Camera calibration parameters
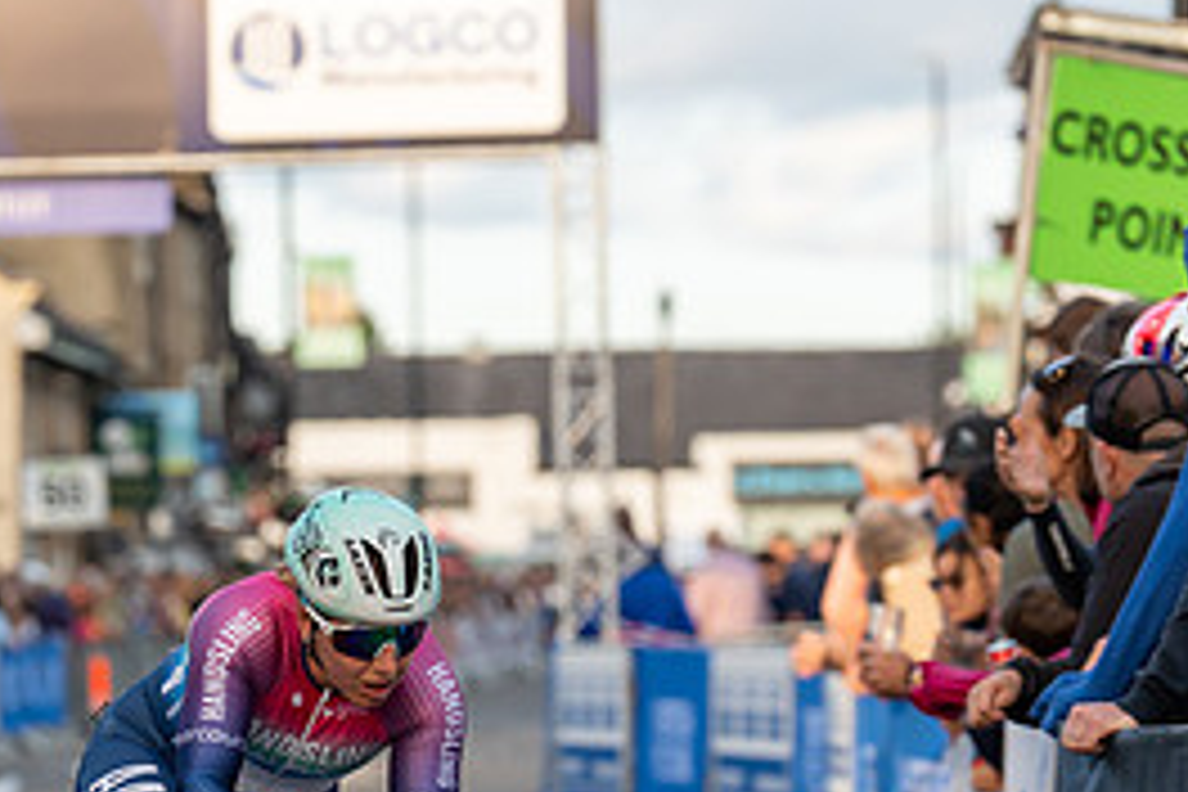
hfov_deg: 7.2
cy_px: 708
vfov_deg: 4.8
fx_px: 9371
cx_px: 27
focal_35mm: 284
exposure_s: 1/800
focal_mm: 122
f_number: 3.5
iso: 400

EXERCISE DESCRIPTION: The entries must be repeated exactly. Leave the images out.

TASK RESULT:
hfov_deg: 7.2
cy_px: 708
vfov_deg: 4.8
fx_px: 9371
cx_px: 27
focal_35mm: 284
exposure_s: 1/800
focal_mm: 122
f_number: 3.5
iso: 400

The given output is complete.